On the first day, we had multiple gun shot wounds as well as gassings; one young man was dead by the time the hospital gurney came. As far as I know he was killed by multipled wounds from rubber bullets. Another young man had an entry and exit wound from a bullet in his ankle which I don’t think could have been a rubber bullet. The small metal pellets in rubber bullets (or bean bag rounds) don’t tend to lodge in the flesh, but they can do. Sometimes they can be removed with forceps but sometimes the doctors have to cut in to get them out. Most of those cases are taken to hospital.

There have been a few fractures and head wounds. One young woman, who may have had a history of psychiatric illness, who knows, was catatonic when brought in and then came to and screamed and thrashed, smacking her head against a wall so badly she needed several stitches, which was only possible after she’d been given IV sedation.

Many of the staff are traumatised, weeping in corners or losing control and screaming and shouting. A lot of the younger doctors and medical students have had no experience at all to help them cope with what they are facing. We don’t have much of a problem with supplies: stuff runs short but people are donating everywhere.
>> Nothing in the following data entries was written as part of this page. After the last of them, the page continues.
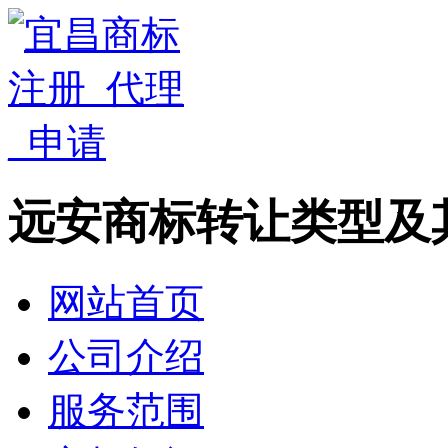
远安商标转让类型及
网站首页
公司介绍
服务范围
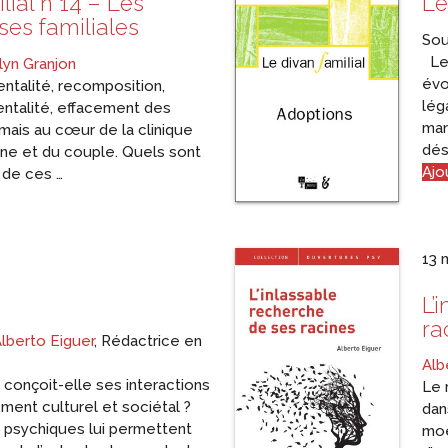
lial n°14 – Les
Le
es familiales
Sou
Les
lyn Granjon
évo
talité, recomposition,
lég
ntalité, effacement des
mar
mais au cœur de la clinique
dés
rne et du couple. Quels sont
Ajo
s de ces …
13 
L’
ra
lberto Eiguer
, Rédactrice en
Alb
conçoit-elle ses interactions
Le 
ment culturel et sociétal ?
dan
 psychiques lui permettent
moe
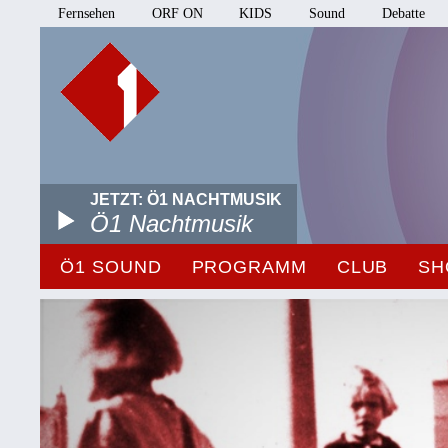
Fernsehen
ORF ON
KIDS
Sound
Debatte
JETZT: Ö1 NACHTMUSIK
Ö1 Nachtmusik
Ö1 SOUND
PROGRAMM
CLUB
SH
Even if they cannot come to the square they are giving money and aid. We are fed and watered in the mosque; volunteers, sometimes the staff themselves, circulate with snacks and drinks and there is an on-going cleaning and clearing effort.

The mood in the square is dangerous. People are angry in a different way, me included: all that was given and sacrificed, including so many young lives, seems to have been for nothing, and that is just not bearable. I cannot imagine how and where it will end. Yet all over Cairo life continues as if nothing is happening.